■ Text block
+---+

# RePlay Tutorial
This notebook is designed to familiarize with the use of RePlay library, including 
- data preprocessing
- data splitting
- model training and inference
- model optimization
- models comparison

In [1]:
%load_ext autoreload
%autoreload 2

In [2]:
%config Completer.use_jedi = False

`State` object allows passing existing Spark session or create a new one, which will be used by the all RePlay modules.

To create session with custom parameters ``spark.driver.memory`` and ``spark.sql.shuffle.partitions`` use function `get_spark_session` from `session_handler` module.

In [3]:
from replay.session_handler import State

spark = State().session
spark

In [4]:
K = 5
SEED=1234

## 0. Data preprocessing <a name='data-preparator'></a>
We will use MovieLens 1m as an example.

+---+

■ Excerpted records
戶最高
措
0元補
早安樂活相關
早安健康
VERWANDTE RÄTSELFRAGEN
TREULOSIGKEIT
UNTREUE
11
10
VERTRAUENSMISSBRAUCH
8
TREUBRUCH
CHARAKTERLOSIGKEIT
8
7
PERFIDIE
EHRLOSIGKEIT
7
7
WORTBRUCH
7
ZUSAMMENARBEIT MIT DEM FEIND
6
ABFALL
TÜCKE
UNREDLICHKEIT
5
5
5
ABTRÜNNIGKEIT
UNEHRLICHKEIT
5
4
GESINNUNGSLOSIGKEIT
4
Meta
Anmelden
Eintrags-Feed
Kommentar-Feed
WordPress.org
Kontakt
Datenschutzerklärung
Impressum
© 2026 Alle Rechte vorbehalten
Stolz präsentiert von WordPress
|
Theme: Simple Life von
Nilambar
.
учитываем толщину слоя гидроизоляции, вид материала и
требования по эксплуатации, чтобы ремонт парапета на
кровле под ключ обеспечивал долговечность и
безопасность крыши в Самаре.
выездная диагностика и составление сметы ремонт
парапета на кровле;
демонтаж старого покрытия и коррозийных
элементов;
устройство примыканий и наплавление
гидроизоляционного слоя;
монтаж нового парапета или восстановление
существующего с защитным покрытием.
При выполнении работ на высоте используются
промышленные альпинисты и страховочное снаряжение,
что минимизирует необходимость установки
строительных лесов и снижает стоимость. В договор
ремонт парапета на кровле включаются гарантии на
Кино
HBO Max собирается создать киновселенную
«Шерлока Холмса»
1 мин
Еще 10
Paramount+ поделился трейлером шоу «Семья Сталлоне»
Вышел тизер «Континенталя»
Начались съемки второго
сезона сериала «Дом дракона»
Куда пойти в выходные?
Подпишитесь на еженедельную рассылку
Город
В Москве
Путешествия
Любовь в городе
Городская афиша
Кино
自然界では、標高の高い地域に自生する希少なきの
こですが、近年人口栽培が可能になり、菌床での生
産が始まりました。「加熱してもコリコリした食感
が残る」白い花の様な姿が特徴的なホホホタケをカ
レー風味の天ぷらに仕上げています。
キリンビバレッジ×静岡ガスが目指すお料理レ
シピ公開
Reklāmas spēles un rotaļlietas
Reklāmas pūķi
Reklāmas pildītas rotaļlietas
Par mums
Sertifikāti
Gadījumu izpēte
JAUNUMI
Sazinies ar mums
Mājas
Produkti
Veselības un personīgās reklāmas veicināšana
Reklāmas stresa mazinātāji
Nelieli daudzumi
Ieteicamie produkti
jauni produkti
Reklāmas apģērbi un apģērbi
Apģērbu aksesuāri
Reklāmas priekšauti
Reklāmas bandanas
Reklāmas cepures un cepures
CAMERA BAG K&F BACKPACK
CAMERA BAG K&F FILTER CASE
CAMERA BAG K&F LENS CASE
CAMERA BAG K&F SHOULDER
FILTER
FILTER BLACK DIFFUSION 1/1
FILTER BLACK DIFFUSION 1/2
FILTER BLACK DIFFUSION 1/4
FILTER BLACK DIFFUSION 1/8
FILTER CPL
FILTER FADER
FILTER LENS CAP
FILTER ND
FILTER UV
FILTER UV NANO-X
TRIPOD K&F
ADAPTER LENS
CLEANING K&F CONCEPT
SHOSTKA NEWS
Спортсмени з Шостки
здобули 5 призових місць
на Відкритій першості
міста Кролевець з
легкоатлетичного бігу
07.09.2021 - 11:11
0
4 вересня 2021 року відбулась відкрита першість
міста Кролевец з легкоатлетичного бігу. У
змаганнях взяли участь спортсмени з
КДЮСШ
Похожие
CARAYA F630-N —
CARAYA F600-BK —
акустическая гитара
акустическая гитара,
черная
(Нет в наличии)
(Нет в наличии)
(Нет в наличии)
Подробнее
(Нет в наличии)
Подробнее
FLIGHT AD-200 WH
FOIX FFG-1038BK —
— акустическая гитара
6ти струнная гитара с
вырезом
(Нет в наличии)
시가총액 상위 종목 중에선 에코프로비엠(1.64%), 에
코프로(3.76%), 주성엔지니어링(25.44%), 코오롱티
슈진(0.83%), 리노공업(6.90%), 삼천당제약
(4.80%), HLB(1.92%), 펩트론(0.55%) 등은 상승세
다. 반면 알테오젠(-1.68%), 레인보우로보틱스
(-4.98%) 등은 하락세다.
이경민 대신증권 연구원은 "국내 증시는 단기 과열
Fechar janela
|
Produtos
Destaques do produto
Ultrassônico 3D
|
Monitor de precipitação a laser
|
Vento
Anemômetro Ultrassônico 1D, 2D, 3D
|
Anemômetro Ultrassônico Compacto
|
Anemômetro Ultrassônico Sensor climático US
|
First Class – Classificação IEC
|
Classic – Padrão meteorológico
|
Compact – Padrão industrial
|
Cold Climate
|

+---+

■ Work to complete
From the RePlay tutorial above, list every topic that the notebook names as part of what it covers.

■ Solution to this problem
- data preprocessing
- data splitting
- model training and inference
- model optimization
- models comparison